## Near optimality in covering games by exposing global information

Series:
ACO Student Seminar
Friday, November 30, 2012 - 13:00
1 hour (actually 50 minutes)
Location:
Skiles 005
,
College of Computing, Georgia Tech
Mechanism design for distributed systems is fundamentally concerned with aligning individual incentives with social welfare to avoid socially inefficient outcomes that can arise from agents acting autonomously. One simple and natural approach is to centrally broadcast non-binding advice intended to guide the system to a socially near-optimal state while still harnessing the incentives of individual agents.
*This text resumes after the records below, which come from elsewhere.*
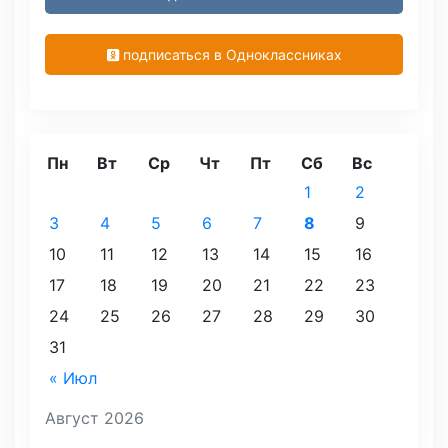
подписаться в Одноклассниках
Пн
Вт
Ср
Чт
Пт
Сб
Вс
1
2
3
4
5
6
7
8
9
10
11
12
13
14
15
16
17
18
19
20
21
22
23
24
25
26
27
28
29
30
31
« Июл
Август 2026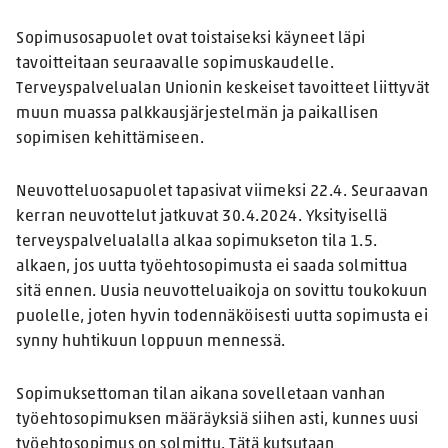
Sopimusosapuolet ovat toistaiseksi käyneet läpi
tavoitteitaan seuraavalle sopimuskaudelle.
Terveyspalvelualan Unionin keskeiset tavoitteet liittyvät
muun muassa palkkausjärjestelmän ja paikallisen
sopimisen kehittämiseen.
Neuvotteluosapuolet tapasivat viimeksi 22.4. Seuraavan
kerran neuvottelut jatkuvat 30.4.2024. Yksityisellä
terveyspalvelualalla alkaa sopimukseton tila 1.5.
alkaen, jos uutta työehtosopimusta ei saada solmittua
sitä ennen. Uusia neuvotteluaikoja on sovittu toukokuun
puolelle, joten hyvin todennäköisesti uutta sopimusta ei
synny huhtikuun loppuun mennessä.
Sopimuksettoman tilan aikana sovelletaan vanhan
työehtosopimuksen määräyksiä siihen asti, kunnes uusi
työehtosopimus on solmittu. Tätä kutsutaan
The analytical challenge is proving fast convergence to near optimal states, and we present the first results that carefully constructed advice vectors yield stronger guarantees.                                        We apply this approach to a broad family of potential games modeling vertex cover and set cover optimization problems in a distributed setting.  This class of problems is interesting because finding exact solutions to their optimization problems is NP-hard yet highly inefficient equilibria exist, so a solution in which agents simply locally optimize is not satisfactory.  We show that with an arbitrary advice vector, a set cover game quickly converges to an equilibrium with cost of the same order as the square of the social cost of the advice vector.  More interestingly, we show how to efficiently construct an advice vector with a particular structure with cost $O(\log n)$ times the optimal social cost, and we prove that the system quickly converges to an equilibrium with social cost of this same order.